Surfas fills its 12,000 square feet with cooking and baking supplies, as well as other treats for food-minded folks. (Amy Scattergood / Los Angeles Times)

“We have a bigger line of baking supplies, more pans, more sizes — and more gadgets,” said Les Surfas on a recent morning. One of the benefits of the new location, he says, is lower rent, and he’s passed on those savings to customers by lowering prices.

Surfas is hardly new at this. His father started the company in 1937 in a downtown L.A. garage. The business moved to a series of locations in Culver City over the last 40 years, moving to the corner of National and Washington boulevards in 2005, where it stayed until last year. (An Orange County location opened in 2012 and also closed last year. There is a second Surfas store, open since 2008, in Hot Springs, Ark., where Diana is from.)

“What did the queen say? Annus horribilis. That was our 2017,” said Diana. The husband-and-wife team now runs Surfas with a staff of 14, including a barista, a baker, a cheesemonger, and chef Nancy Yuan, who runs the demo kitchen and is in charge of the classes, which started in July. (Many of the staff are veterans of the Culver City store.) Recent or upcoming classes include artisan pizza-making, a pasta workshop, a class on African vegan cooking, and a workshop on Japanese sweets. And on Sept. 27, Surfas is collaborating with L.A. Kitchen on a class focused on making healthful food on a budget.

Les says that about half of Surfas’ business is commercial kitchen equipment, and the feel of the store — as it was in the Culver City location — is still more that of a warehouse than a boutique cooking stop. Wander between the aisles and you’ll find racks filled with stock pots in myriad sizes, including giant 80-quart pots; stacks of sheet pans; white ceramic bowls and pitchers and ramekins; wooden serving boards made by an Arkansas woodworker and other items geared to caterers; sacks of flour from White Lily, the 134-year-old Southern flour company; boxes and bags of Valrhona and Callebaut chocolate; a rainbow selection of cookie decorations; fondant and the glucose and xanthan gum used in more molecular cooking; and stacks of chefs’ jackets and toques, which also come in kids’ sizes.

Surfas offers a coffee menu as well as salads, sandwiches and a cheese and cured meats counter.
Surfas offers a coffee menu as well as salads, sandwiches and a cheese and cured meats counter. (Amy Scattergood / Los Angeles Times)

At the back of the shop, there’s a barista counter and cases filled with sandwiches and salads; salumi, including a giant Ibérico ham; cheeses; and pastries. Not all the pastries are made in-house yet, but the vegan desserts (chocolate mousse, panna cotta) are. There are also refrigerated and frozen cases, with items such as rendered duck fat, clotted cream and the coveted French butter beurre de baratte. And there’s a weekly knife-sharpening service, as there was in Culver City.

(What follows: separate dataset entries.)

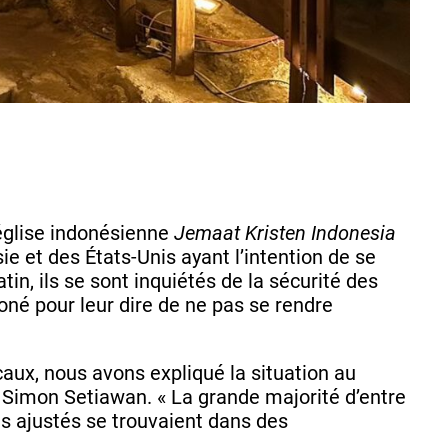
église indonésienne
Jemaat Kristen Indonesia
ie et des États-Unis ayant l’intention de se
in, ils se sont inquiétés de la sécurité des
oné pour leur dire de ne pas se rendre
aux, nous avons expliqué la situation au
a Simon Setiawan. « La grande majorité d’entre
es ajustés se trouvaient dans des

In short, there’s a lot of stuff. For now, you’ll have to head to Arlington Heights and shop in person, as Surfas’ online shop isn’t, well, online yet. Diana says she hopes to have it up in the next few weeks, in time for peak holiday season.

“We’re not a cookie cutter store,” says Les. “No pun intended,” he continues after a pause, remembering that among the many aisles is one devoted to cookie cutters.